AIM OF THE TASK.
Find each line in the rows below that contains the word "what", and copy those lines out in full.

GIVEN ENTRIES.
'''
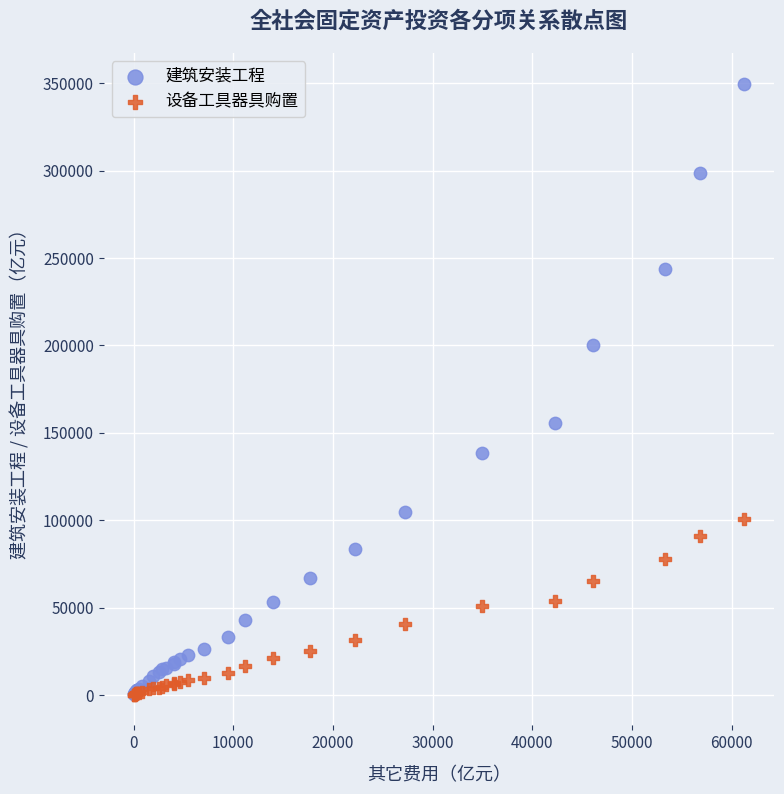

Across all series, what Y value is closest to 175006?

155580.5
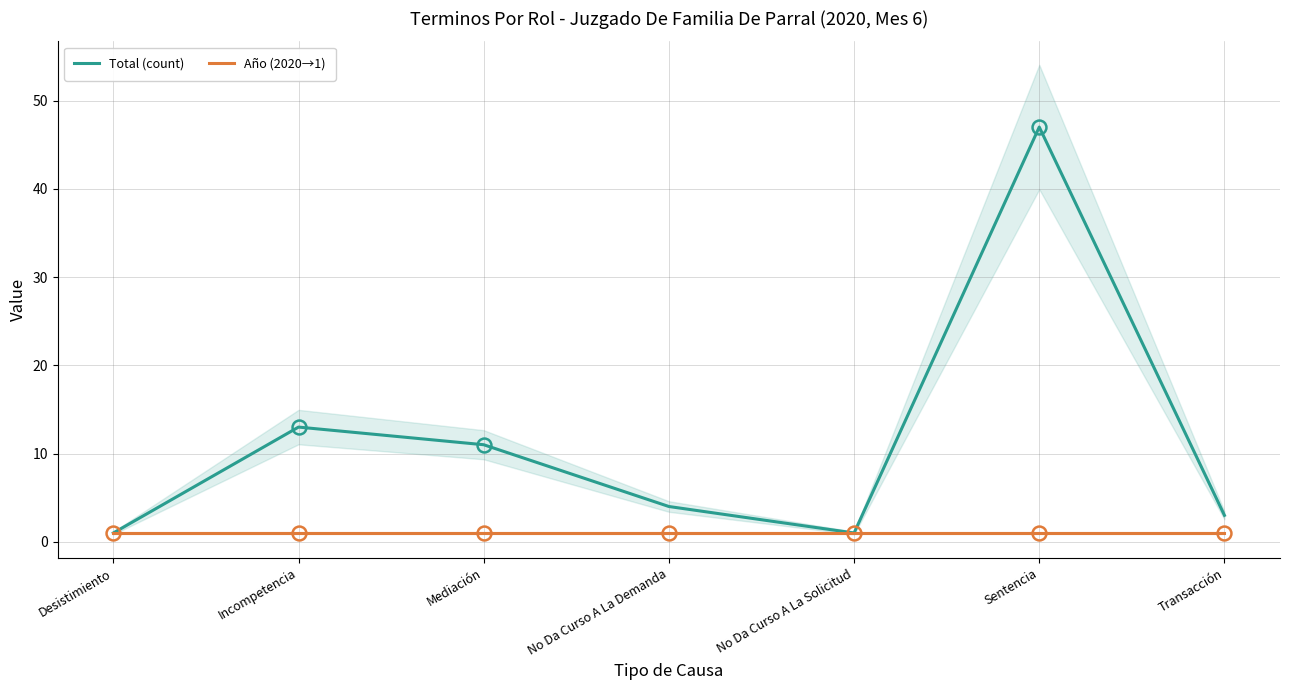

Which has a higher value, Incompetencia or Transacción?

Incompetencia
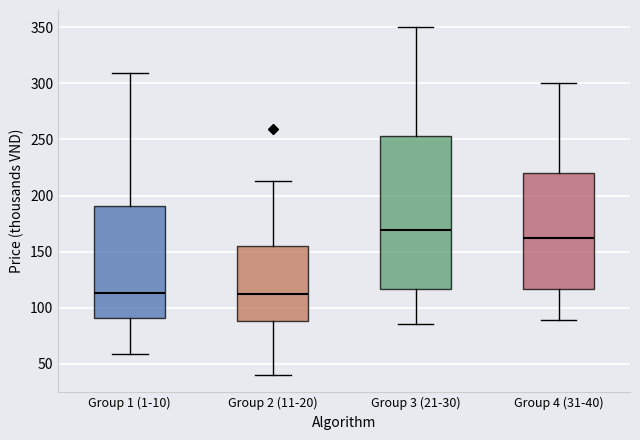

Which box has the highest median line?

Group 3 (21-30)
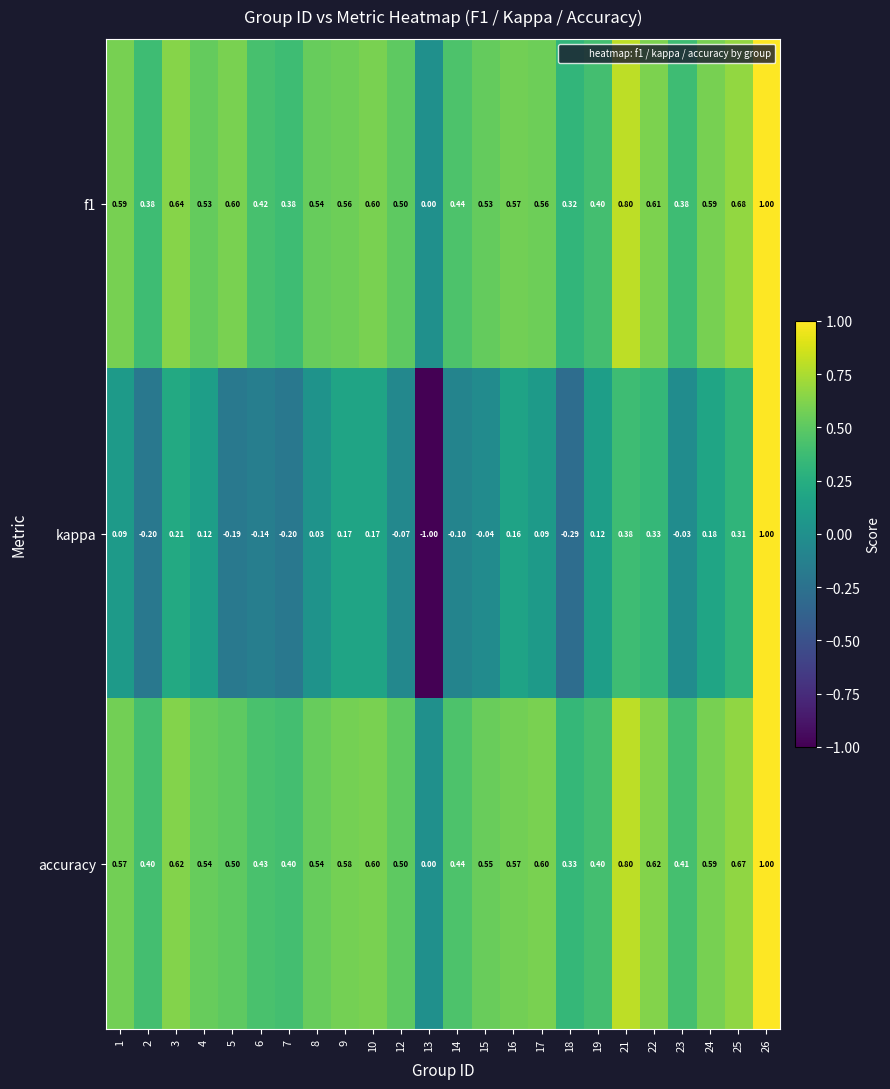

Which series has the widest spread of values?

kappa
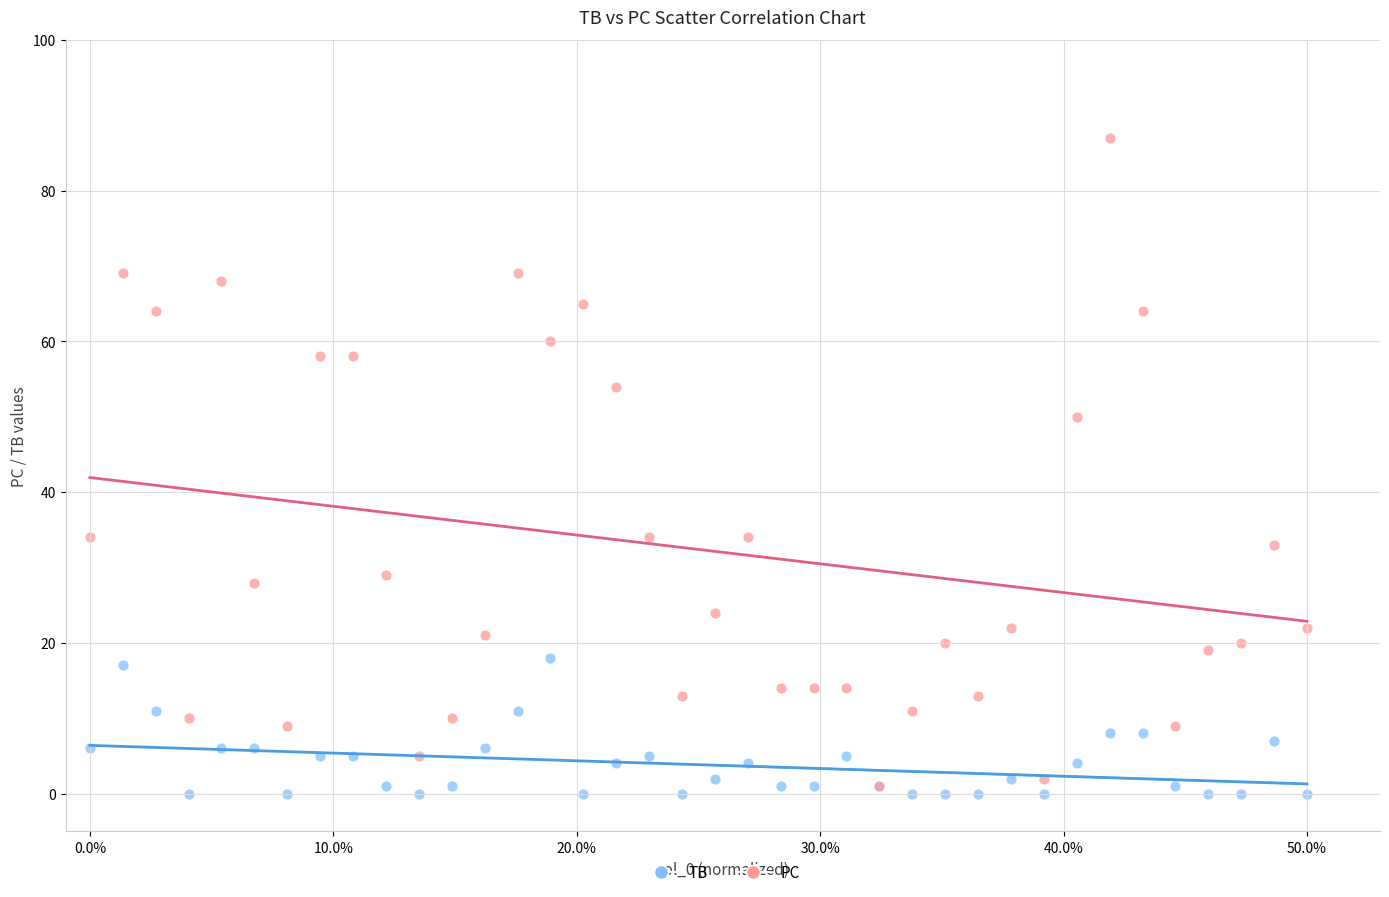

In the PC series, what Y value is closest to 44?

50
'''
THE COMPLETED TASK.
Across all series, what Y value is closest to 175006?
In the PC series, what Y value is closest to 44?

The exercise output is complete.